When it comes to promoting an energy-efficient home--and keeping your heating bills as low as possible--nothing could be quite as important as your attic insulation. Of course, not all insulation types will offer the same results. Thus it is important to choose the insulation best suited to your needs and budget. If you would like to learn more about the common types of attic insulation, read on. This article will discuss the advantages and disadvantages of the three most frequently used types.
Batt insulation is one of the oldest ways to insulate an attic. This insulation comes in the form of large rolled sheets, which are cut down to size and installed between the structural elements in your attic. Batts have the advantage of being economical, widely available, and relatively easy to work with. For this reason, many homeowners choose to install batt insulation on their own.
The most significant drawback of batt insulation is that it is difficult to install it in a manner completely free of gaps of cracks. This difficulty is exacerbated by the presence of electrical boxes, framing, and exhaust fans that make measuring and placing batt insulation even more difficult. As a result, batt insulation will tend to allow a much greater proportion of energy to leak out.
Blow-in insulation seeks to address the shortcomings of batt insulation by offering a different approach. Here the insulation does not come in the form of woven sheets, but in smaller discrete particles. These are blown into place using a special air gun--a method that takes mere minutes to complete. The end result is a layer of insulation that easily fills in all gaps and cracks, leaving nowhere for energy to escape.
Blow-in insulation tends to carry a higher price tag than does batt insulation.
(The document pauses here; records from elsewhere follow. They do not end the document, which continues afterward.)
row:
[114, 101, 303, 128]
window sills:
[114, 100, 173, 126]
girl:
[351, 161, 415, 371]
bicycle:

The colder the region where you live, the more insulation you will need to buy to achieve a given R-value. Not only that, but it also requires that you rent the special air gun necessary for installation. Those who are not familiar with the process may need to hire a contractor to install the insulation, thus driving the costs up even more.
Spray Foam Insulation
Spray foam is comparable to blow-in insulation in terms of the insulating protection that it can bring to your home. That said, it differs in one key regard. You see, spray foam doesn't have to be installed along the attic floor as blow-in insulation does. Instead, you can insulate the roofline. This will raise your home's building envelope, thus ensuring that any HVAC ducts in your attic will enjoy the energy-conserving benefits of an insulated space.